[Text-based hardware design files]
-- Opening Marker --

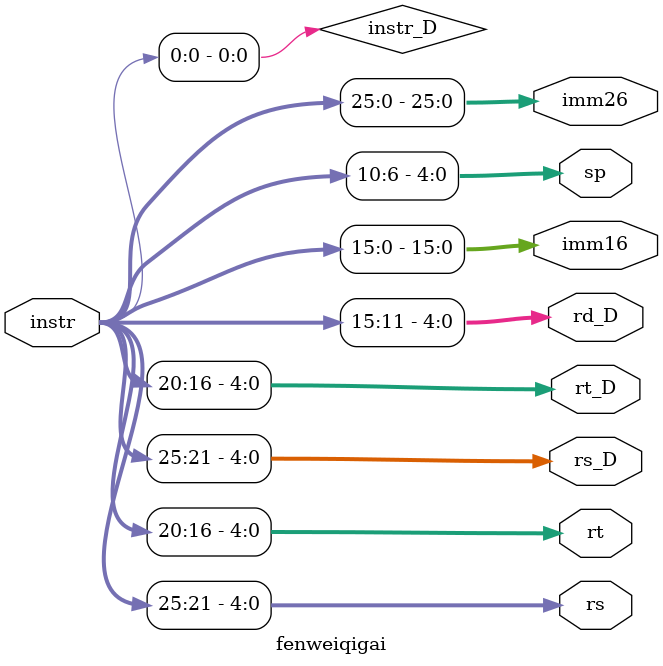
<source format=v>
`timescale 1ns / 1ps
module fenweiqigai(
	 input [31:0] instr,
    //output [31:0] instr_D,
    output [4:0] rs,
    output [4:0] rt,
    output [4:0] rs_D,
    output [4:0] rt_D,
    output [4:0] rd_D,
    output [15:0] imm16,
	 output [4:0] sp,
	 output [25:0] imm26
    );
	 assign instr_D = instr;
	 assign rs = instr[25:21];
	 assign rt = instr[20:16];
	 assign rs_D = instr[25:21];
	 assign rt_D = instr[20:16];
	 assign rd_D = instr[15:11];
	 assign imm16 = instr[15:0];
	 assign sp = instr[10:6];
	 assign imm26 = instr[25:0];
	 
   


endmodule

</source>
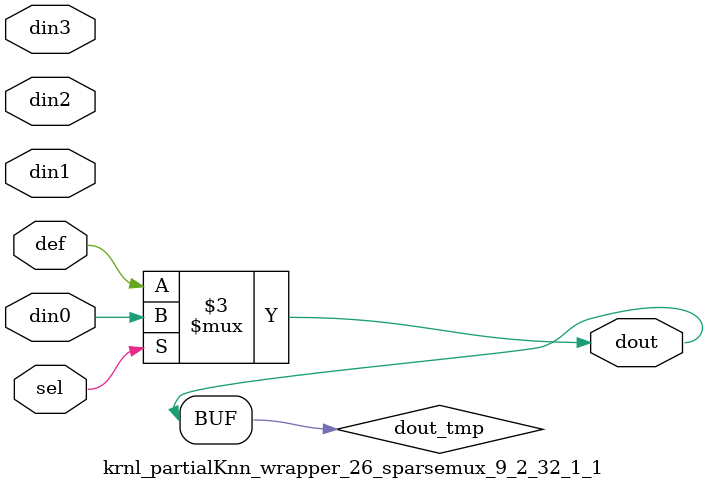
<source format=v>
`timescale 1ns / 1ps

module krnl_partialKnn_wrapper_26_sparsemux_9_2_32_1_1 (din0,din1,din2,din3,def,sel,dout);

parameter din0_WIDTH = 1;

parameter din1_WIDTH = 1;

parameter din2_WIDTH = 1;

parameter din3_WIDTH = 1;

parameter def_WIDTH = 1;
parameter sel_WIDTH = 1;
parameter dout_WIDTH = 1;

parameter [sel_WIDTH-1:0] CASE0 = 1;

parameter [sel_WIDTH-1:0] CASE1 = 1;

parameter [sel_WIDTH-1:0] CASE2 = 1;

parameter [sel_WIDTH-1:0] CASE3 = 1;

parameter ID = 1;
parameter NUM_STAGE = 1;



input [din0_WIDTH-1:0] din0;

input [din1_WIDTH-1:0] din1;

input [din2_WIDTH-1:0] din2;

input [din3_WIDTH-1:0] din3;

input [def_WIDTH-1:0] def;
input [sel_WIDTH-1:0] sel;

output [dout_WIDTH-1:0] dout;



reg [dout_WIDTH-1:0] dout_tmp;

always @ (*) begin
case (sel)
    
    CASE0 : dout_tmp = din0;
    
    CASE1 : dout_tmp = din1;
    
    CASE2 : dout_tmp = din2;
    
    CASE3 : dout_tmp = din3;
    
    default : dout_tmp = def;
endcase
end


assign dout = dout_tmp;



endmodule

</source>
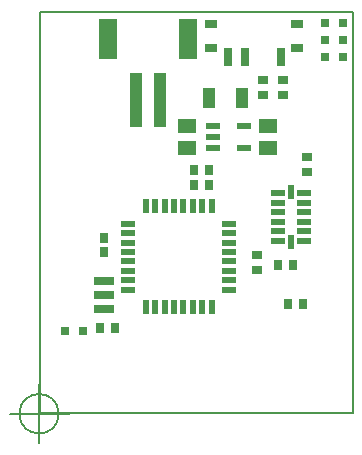
<source format=gbr>
G04 #@! TF.FileFunction,Paste,Top*
%FSLAX46Y46*%
G04 Gerber Fmt 4.6, Leading zero omitted, Abs format (unit mm)*
G04 Created by KiCad (PCBNEW 4.0.2+dfsg1-stable) date Thu 12 Jan 2017 20:01:21 CET*
%MOMM*%
G01*
G04 APERTURE LIST*
%ADD10C,0.100000*%
%ADD11C,0.150000*%
%ADD12R,0.700000X1.500000*%
%ADD13R,1.000000X0.800000*%
%ADD14R,1.000000X4.600000*%
%ADD15R,1.600000X3.400000*%
%ADD16R,1.270000X0.558800*%
%ADD17R,0.558800X1.270000*%
%ADD18R,1.200000X0.550000*%
%ADD19R,0.740000X0.925000*%
%ADD20R,0.700000X0.900000*%
%ADD21R,0.800000X0.800000*%
%ADD22R,0.900000X0.700000*%
%ADD23R,1.500000X1.300000*%
%ADD24R,1.000000X1.800000*%
%ADD25R,1.200000X0.500000*%
%ADD26R,0.500000X1.200000*%
%ADD27R,1.700000X0.700000*%
G04 APERTURE END LIST*
D10*
D11*
X1666666Y0D02*
G75*
G03X1666666Y0I-1666666J0D01*
G01*
X-2500000Y0D02*
X2500000Y0D01*
X0Y2500000D02*
X0Y-2500000D01*
X59600Y43400D02*
X26559600Y43400D01*
X26559600Y43400D02*
X26559600Y34043400D01*
X26559600Y34043400D02*
X59600Y34043400D01*
X59600Y34043400D02*
X59600Y43400D01*
D12*
X20465600Y30223400D03*
X17465600Y30223400D03*
X15965600Y30223400D03*
D13*
X21865600Y30973400D03*
X21860500Y32973400D03*
X14570700Y32973400D03*
X14570700Y30973400D03*
D14*
X8203600Y26569400D03*
X10203600Y26569400D03*
D15*
X5803600Y31769400D03*
X12603600Y31769400D03*
D16*
X7537000Y16097400D03*
X7537000Y15297400D03*
X7537000Y14497400D03*
X7537000Y13697400D03*
X7537000Y12897400D03*
X7537000Y12097400D03*
X7537000Y11297400D03*
X7537000Y10497400D03*
D17*
X9029600Y9004800D03*
X9829600Y9004800D03*
X10629600Y9004800D03*
X11429600Y9004800D03*
X12229600Y9004800D03*
X13029600Y9004800D03*
X13829600Y9004800D03*
X14629600Y9004800D03*
D16*
X16122200Y10497400D03*
X16122200Y11297400D03*
X16122200Y12097400D03*
X16122200Y12897400D03*
X16122200Y13697400D03*
X16122200Y14497400D03*
X16122200Y15297400D03*
X16122200Y16097400D03*
D17*
X14629600Y17590000D03*
X13829600Y17590000D03*
X13029600Y17590000D03*
X12229600Y17590000D03*
X11429600Y17590000D03*
X10629600Y17590000D03*
X9829600Y17590000D03*
X9029600Y17590000D03*
D18*
X14761500Y24361400D03*
X14761500Y23411400D03*
X14761500Y22461400D03*
X17361700Y22461400D03*
X17361700Y24361400D03*
D19*
X5483600Y13665400D03*
X5483600Y14865400D03*
D20*
X13125600Y20617400D03*
X14425600Y20617400D03*
D21*
X25701600Y33063400D03*
X24201600Y33063400D03*
D22*
X18982600Y26952400D03*
X18982600Y28252400D03*
D21*
X25701600Y30244000D03*
X24201600Y30244000D03*
D22*
X22665600Y20475400D03*
X22665600Y21775400D03*
D23*
X12505600Y24361400D03*
X12505600Y22461400D03*
X19363600Y24361400D03*
X19363600Y22461400D03*
D20*
X14425600Y19347400D03*
X13125600Y19347400D03*
D24*
X17207600Y26713400D03*
X14407600Y26713400D03*
D21*
X25701600Y31666400D03*
X24201600Y31666400D03*
D22*
X20633600Y26952400D03*
X20633600Y28252400D03*
X18429600Y13447400D03*
X18429600Y12147400D03*
D25*
X22456600Y18665400D03*
X22456600Y17865400D03*
X22456600Y17065400D03*
X22456600Y16265400D03*
X22456600Y15465400D03*
X22456600Y14665400D03*
D26*
X21356600Y14565400D03*
D25*
X20256600Y14665400D03*
X20256600Y15465400D03*
X20256600Y16265400D03*
X20256600Y17065400D03*
X20256600Y17865400D03*
X20256600Y18665400D03*
D26*
X21356600Y18765400D03*
D20*
X21087600Y9284400D03*
X22387600Y9284400D03*
X21498600Y12635400D03*
X20198600Y12635400D03*
D27*
X5529600Y11235400D03*
X5529600Y10035400D03*
X5529600Y8835400D03*
D21*
X2230600Y7028400D03*
X3730600Y7028400D03*
D20*
X6424600Y7282400D03*
X5124600Y7282400D03*
M02*

</source>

-- Closing Marker --

What this task involves >>
Check each line of the records above for the word "LIST", then give the number of lines that have it, with no other words.

Reply >>
2